The negative effects of estrogen exposure on coliform removal by SSFs pose questions for the operation of these and other biological water filters (for both waste and drinking water treatment); for example, how natural estrogens will impact the performance and micro- and macrocommunity of rapid sand filters, which are the most widely used drinking water purification systems and which are associated with similar microbial communities and fauna as SSFs.[60] This is important, especially since increasingly intensive agriculture and extreme weather phenomena result in elevated estrogen levels reaching various water sources. Future work should aim to determine the level and mode of toxicity induced by estrogen exposure to functionally important protozoa. Further studies in SSFs; river microcosms; soils and sediments; and, indeed, SSFs with varying concentrations, periods of exposure, and estrogenic potencies will all allow more accurate conclusions to be drawn about the potential deleterious effects of estrogen exposure on SSFs. Finally, a wider focus is justified on the impact of estrogens on complex ecosystems that are based on interactions between microorganisms and various meiofauna, such as rotifers and nematodes. In addition to “bottom-up” effects of bioaugmentative bacteria, such as in this SSF study, positive – and negative – “top-down” feedback mechanisms from a variety of meiofauna have been reported in the literature in the presence of xenobiotic chemicals.[53,55,60]

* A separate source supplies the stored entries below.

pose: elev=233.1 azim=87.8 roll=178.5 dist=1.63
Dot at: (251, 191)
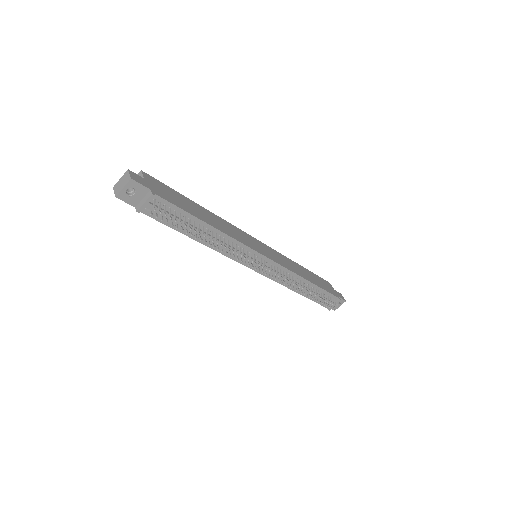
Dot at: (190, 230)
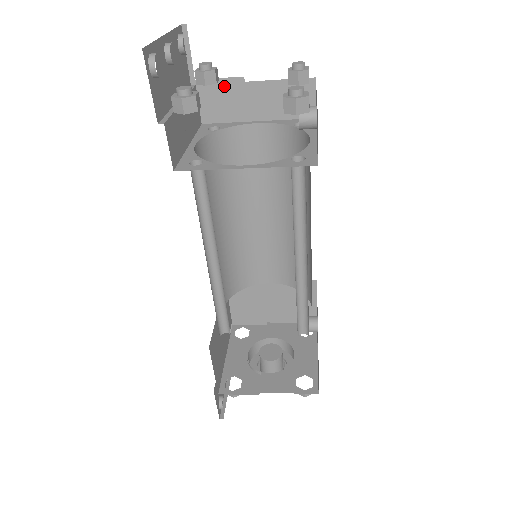
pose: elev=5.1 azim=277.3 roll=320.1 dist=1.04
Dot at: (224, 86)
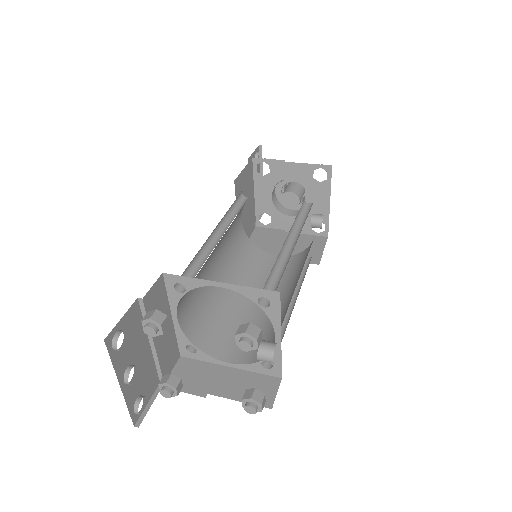
Dot at: occluded
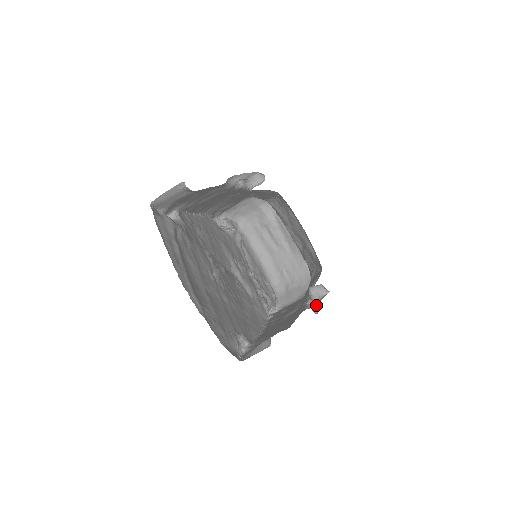
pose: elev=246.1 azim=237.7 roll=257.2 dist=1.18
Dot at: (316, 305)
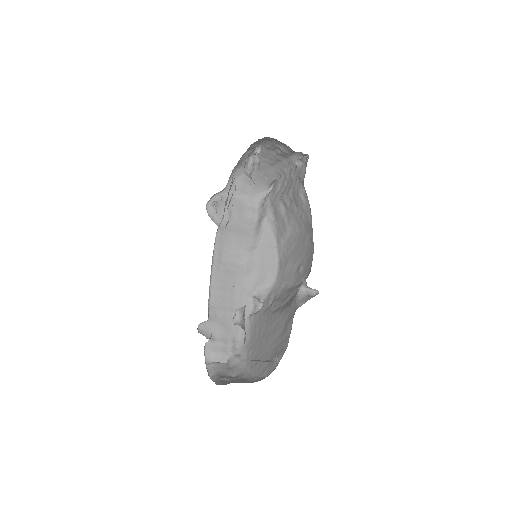
Dot at: (257, 308)
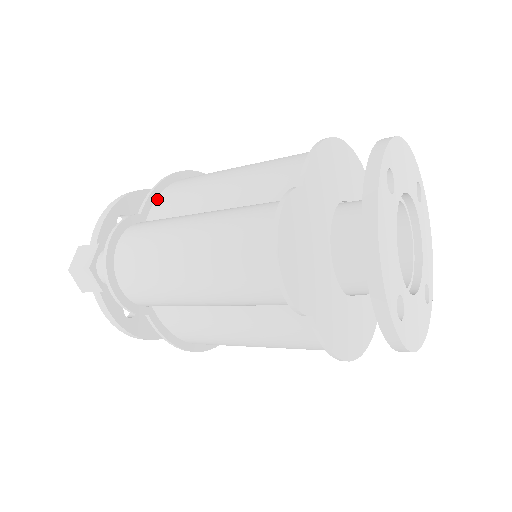
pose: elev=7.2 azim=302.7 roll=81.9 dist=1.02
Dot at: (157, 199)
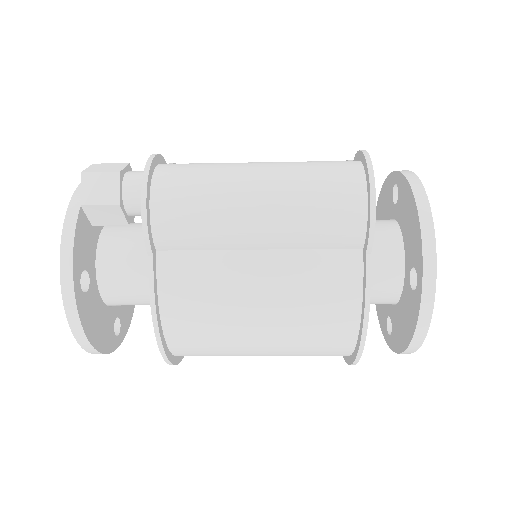
Dot at: occluded
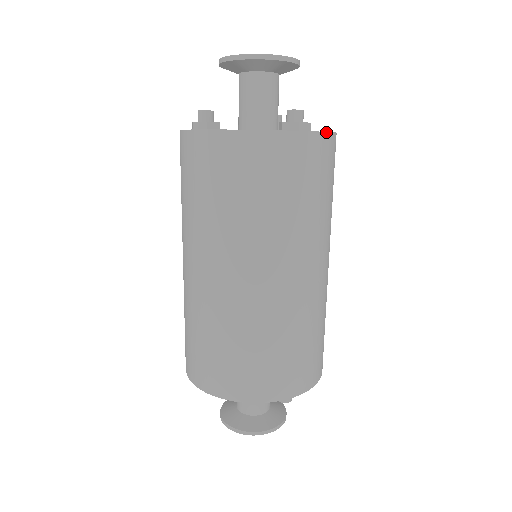
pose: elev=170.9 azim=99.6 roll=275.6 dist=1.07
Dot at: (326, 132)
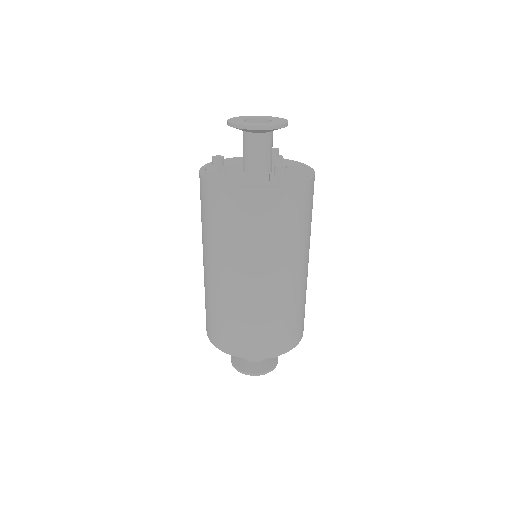
Dot at: (302, 183)
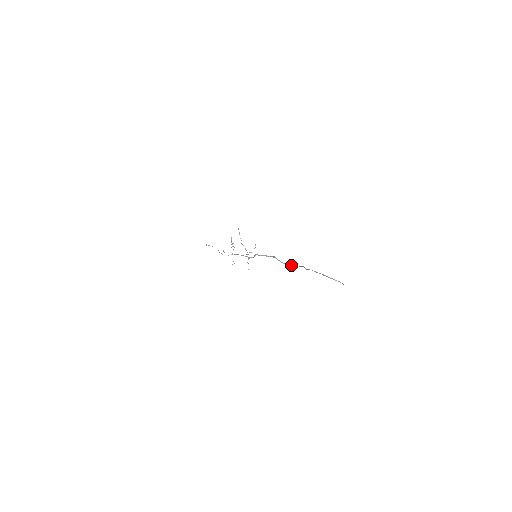
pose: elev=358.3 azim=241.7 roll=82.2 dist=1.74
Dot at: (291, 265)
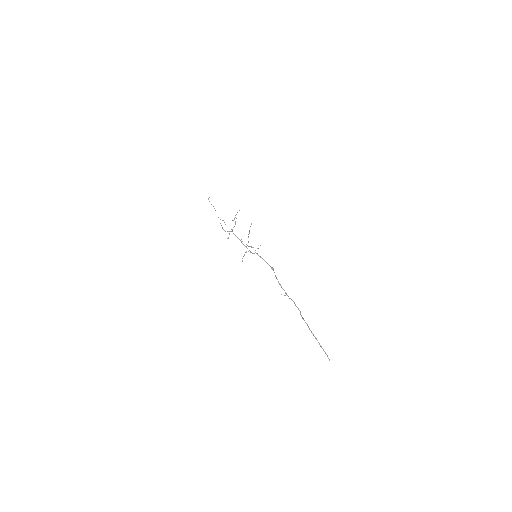
Dot at: occluded
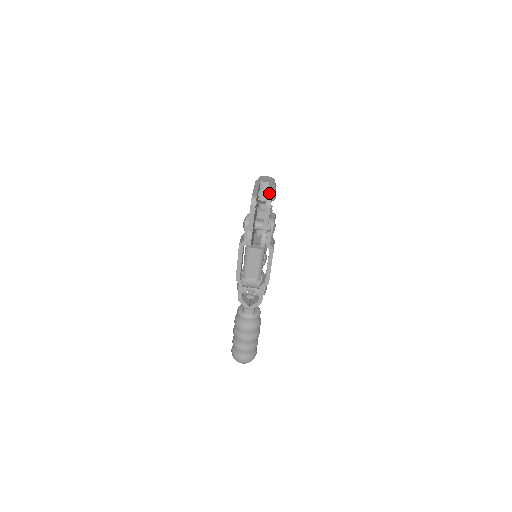
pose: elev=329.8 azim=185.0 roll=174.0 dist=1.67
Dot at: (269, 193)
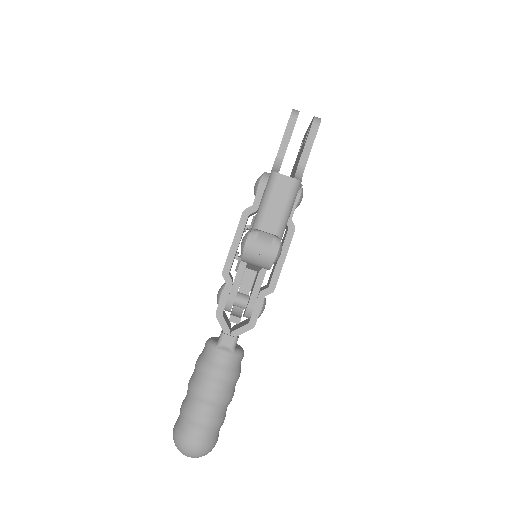
Dot at: occluded
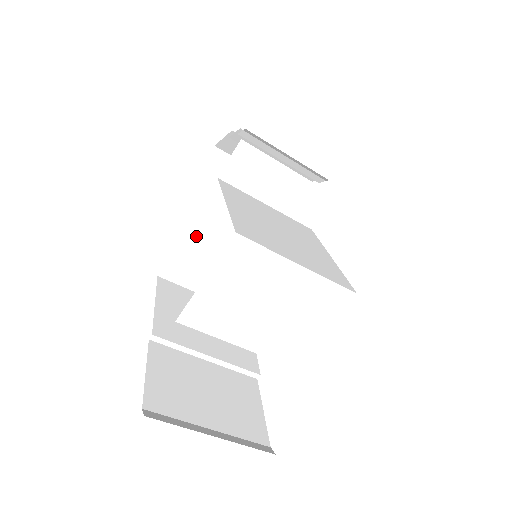
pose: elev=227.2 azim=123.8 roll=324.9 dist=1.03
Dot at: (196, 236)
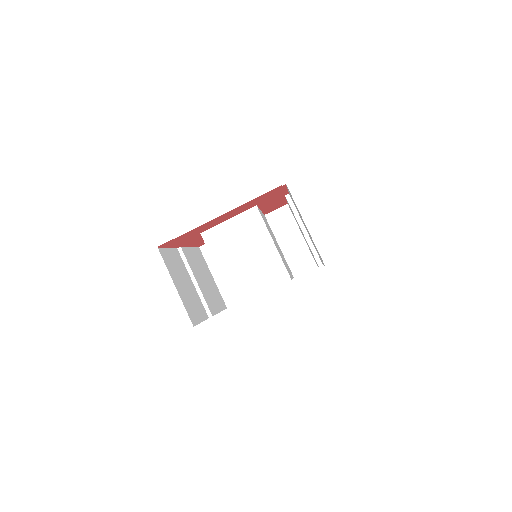
Dot at: occluded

To conclude, this study is, to the authors’ knowledge, the first example in any system to examine the effect of natural estrogens (E1, E2, and E3) on the growth of protozoa and to link the findings to compromised pathogen removal capacity in a complex ecosystem. Most importantly, this study highlights the potentially serious consequences of unmonitored estrogen exposure, not only for water quality production but also for the health of aquatic ecosystems in water sources, such as reservoirs and rivers used as water sources for SSFs and other biological water systems.